Culinary love, that is, and the recipient of my adulation will come as no surprise to the cooks who use his many wonderful cookbooks and to the food aficionados who are instructed and inspired by his many PBS series. Nobody does it better than Jacques Pépin: he's a master chef and a master at conveying his love of food to others. The recipes in Jacques Pépin: Fast Food My Way are easy and elegant dishes you'll want to add to your everyday repertoire and to your canon of dinner party classics. It's not a big book, but there are more keepers here than I've found in a long time. I made the Chicken Tonnato (poached chicken breasts coated with a velvety tuna/anchovy sauce) first and knew immediately that, after making this dish for years from lots of different recipes, I'd found the finest—and the fastest. Then I tried the Oven-Baked Salmon with Sun-Dried Tomato and Salsa Mayonnaise—divine and divinely easy (you cook the fish on its serving plate in a slow oven and can make the sauce well in advance). Pork chops in a zesty tomato-olive sauce is a winning dish, as is Broccoli Rabe and Pea Fricassee, Pumpkin Soup with Toasted Walnuts and bubbling Egg and Tomato Gratin.

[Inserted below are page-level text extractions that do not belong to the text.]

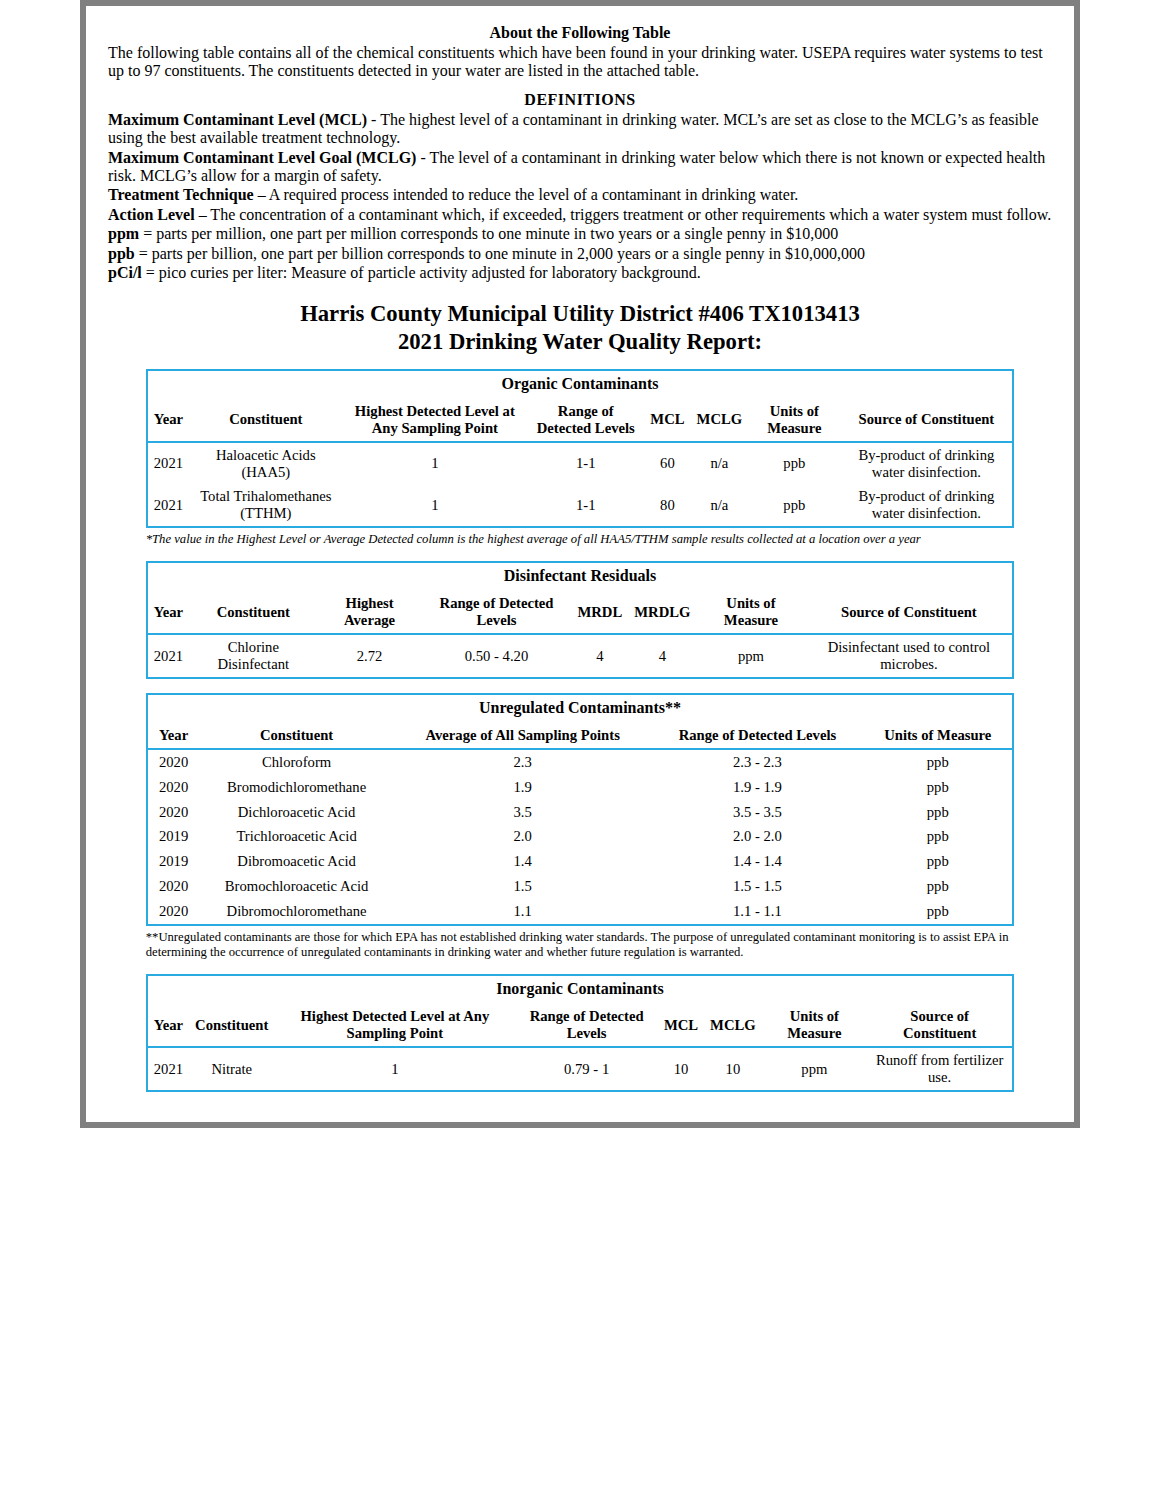About the Following Table
The following table contains all of the chemical constituents which have been found in your drinking water. USEPA requires water systems to test up to 97 constituents. The constituents detected in your water are listed in the attached table.
DEFINITIONS
Maximum Contaminant Level (MCL) - The highest level of a contaminant in drinking water. MCL’s are set as close to the MCLG’s as feasible using the best available treatment technology.
Maximum Contaminant Level Goal (MCLG) - The level of a contaminant in drinking water below which there is not known or expected health risk. MCLG’s allow for a margin of safety.
Treatment Technique – A required process intended to reduce the level of a contaminant in drinking water.
Action Level – The concentration of a contaminant which, if exceeded, triggers treatment or other requirements which a water system must follow.
ppm = parts per million, one part per million corresponds to one minute in two years or a single penny in $10,000
ppb = parts per billion, one part per billion corresponds to one minute in 2,000 years or a single penny in $10,000,000
pCi/l = pico curies per liter: Measure of particle activity adjusted for laboratory background.
Harris County Municipal Utility District #406 TX1013413 2021 Drinking Water Quality Report:
Organic Contaminants
| Year | Constituent | Highest Detected Level at Any Sampling Point | Range of Detected Levels | MCL | MCLG | Units of Measure | Source of Constituent |
| --- | --- | --- | --- | --- | --- | --- | --- |
| 2021 | Haloacetic Acids (HAA5) | 1 | 1-1 | 60 | n/a | ppb | By-product of drinking water disinfection. |
| 2021 | Total Trihalomethanes (TTHM) | 1 | 1-1 | 80 | n/a | ppb | By-product of drinking water disinfection. |
*The value in the Highest Level or Average Detected column is the highest average of all HAA5/TTHM sample results collected at a location over a year
Disinfectant Residuals
| Year | Constituent | Highest Average | Range of Detected Levels | MRDL | MRDLG | Units of Measure | Source of Constituent |
| --- | --- | --- | --- | --- | --- | --- | --- |
| 2021 | Chlorine Disinfectant | 2.72 | 0.50 - 4.20 | 4 | 4 | ppm | Disinfectant used to control microbes. |
Unregulated Contaminants**
| Year | Constituent | Average of All Sampling Points | Range of Detected Levels | Units of Measure |
| --- | --- | --- | --- | --- |
| 2020 | Chloroform | 2.3 | 2.3 - 2.3 | ppb |
| 2020 | Bromodichloromethane | 1.9 | 1.9 - 1.9 | ppb |
| 2020 | Dichloroacetic Acid | 3.5 | 3.5 - 3.5 | ppb |
| 2019 | Trichloroacetic Acid | 2.0 | 2.0 - 2.0 | ppb |
| 2019 | Dibromoacetic Acid | 1.4 | 1.4 - 1.4 | ppb |
| 2020 | Bromochloroacetic Acid | 1.5 | 1.5 - 1.5 | ppb |
| 2020 | Dibromochloromethane | 1.1 | 1.1 - 1.1 | ppb |
**Unregulated contaminants are those for which EPA has not established drinking water standards. The purpose of unregulated contaminant monitoring is to assist EPA in determining the occurrence of unregulated contaminants in drinking water and whether future regulation is warranted.
Inorganic Contaminants
| Year | Constituent | Highest Detected Level at Any Sampling Point | Range of Detected Levels | MCL | MCLG | Units of Measure | Source of Constituent |
| --- | --- | --- | --- | --- | --- | --- | --- |
| 2021 | Nitrate | 1 | 0.79 - 1 | 10 | 10 | ppm | Runoff from fertilizer use. |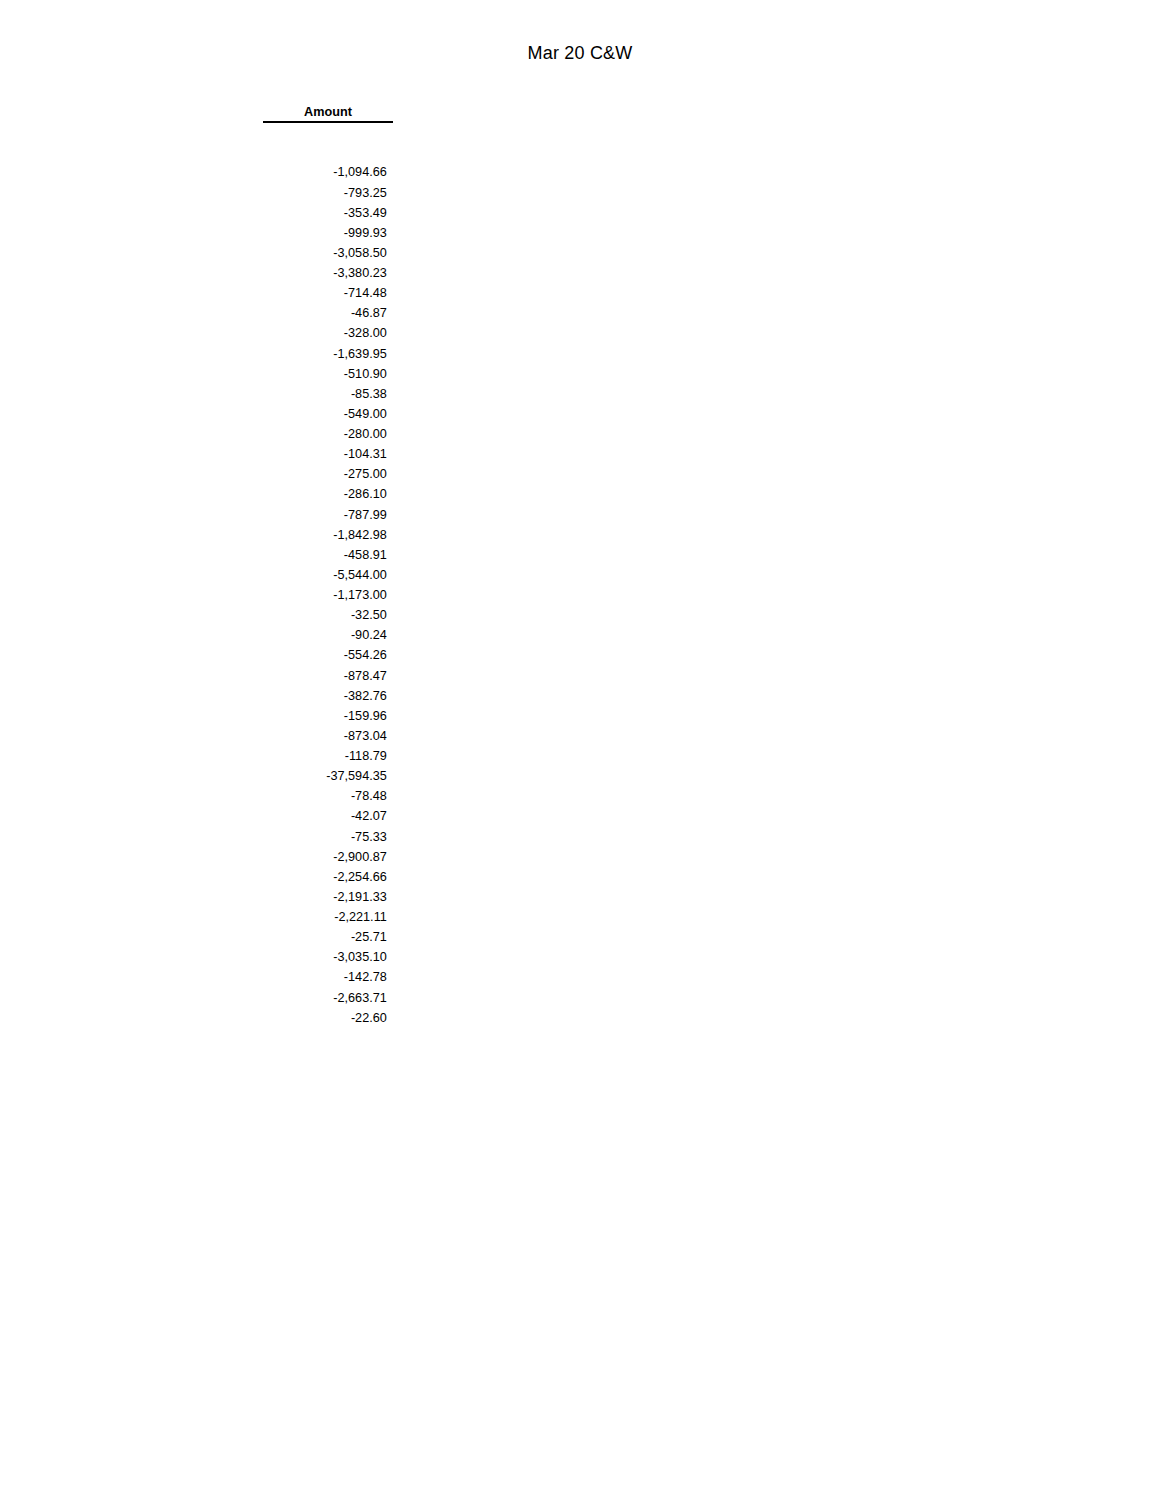Mar 20 C&W
| Amount |
| --- |
| -1,094.66 |
| -793.25 |
| -353.49 |
| -999.93 |
| -3,058.50 |
| -3,380.23 |
| -714.48 |
| -46.87 |
| -328.00 |
| -1,639.95 |
| -510.90 |
| -85.38 |
| -549.00 |
| -280.00 |
| -104.31 |
| -275.00 |
| -286.10 |
| -787.99 |
| -1,842.98 |
| -458.91 |
| -5,544.00 |
| -1,173.00 |
| -32.50 |
| -90.24 |
| -554.26 |
| -878.47 |
| -382.76 |
| -159.96 |
| -873.04 |
| -118.79 |
| -37,594.35 |
| -78.48 |
| -42.07 |
| -75.33 |
| -2,900.87 |
| -2,254.66 |
| -2,191.33 |
| -2,221.11 |
| -25.71 |
| -3,035.10 |
| -142.78 |
| -2,663.71 |
| -22.60 |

There are appetizers, salads and desserts, menus, make-ahead tips and extra ideas for quick dishes so uncomplicated that recipes are unnecessary. This "tribute to very simple food" is simply sensational.



Back to the balancing act

It's that time again: back to school, back to work, back to time-challenged reality while summer slips into sun-drenched memory. To make your cooking life a little easier and to encourage mealtime togetherness, Jeff and Jodie Morgan serve up The Working Parents Cookbook, their practical paean to the family dinner, dedicated to "all parents who balance work and family on a daily basis." The Morgans have been there; they've lived with busy work days, finite budgets, children who always need to be picked up, dropped off and eventually fed—and lived to tell the tale. It's a tale worth listening to, filled with fast-prep dishes that are also healthy alternatives to processed foods. They begin with "reasonably healthy" breakfasts, go on to sandwiches and appetizers and then get into the basic parts of the sit-down-together dinner. You'll find Easy Onion Soup with goopy, kid-enticing melted cheese, Moroccan Spiced Carrot and Raisin Salad, One-Pot Broccoli Pasta, quick Baked Salmon Fillets, a bevy of non-beef burgers and sweet treats that are (mostly) wholesome. The Morgans' focus is on food that's simple, healthy and quick. The recipes are time- and kid-tested and sure to produce dinners that are winners—even when the children are tired and you're not inspired.



Time-honored tradition

The Jewish Holiday Kitchen, Joan Nathan's classic, was originally published 25 years ago. Now, to mark its silver anniversary, which happily coincides with the 350th anniversary of the arrival of the first Jews in America, there's Joan Nathan's Jewish Holiday Cookbook, a treasure-trove of tradition that combines the original Jewish Holiday Kitchen and The Jewish Holiday Baker with extras from her syndicated TV show and New York Times articles. The nearly 400 recipes are fully updated, revised and re-tested and come from Jewish cuisine that took root around the world—in Israel, Egypt, Mexico, Yemen, Bulgaria, Poland, Russia and beyond. Some of the recipes are vestiges of what families have lost, but all celebrate the importance of the traditional food, in all its wonderful regional variation, that has become the culinary mortar binding the culture together. Following the Jewish holiday calendar, Nathan starts with the Sabbath meal, then moves from Rosh Hashanah to Shavuot. Mazel tov, Joan! You've given us a new, very usable family heirloom.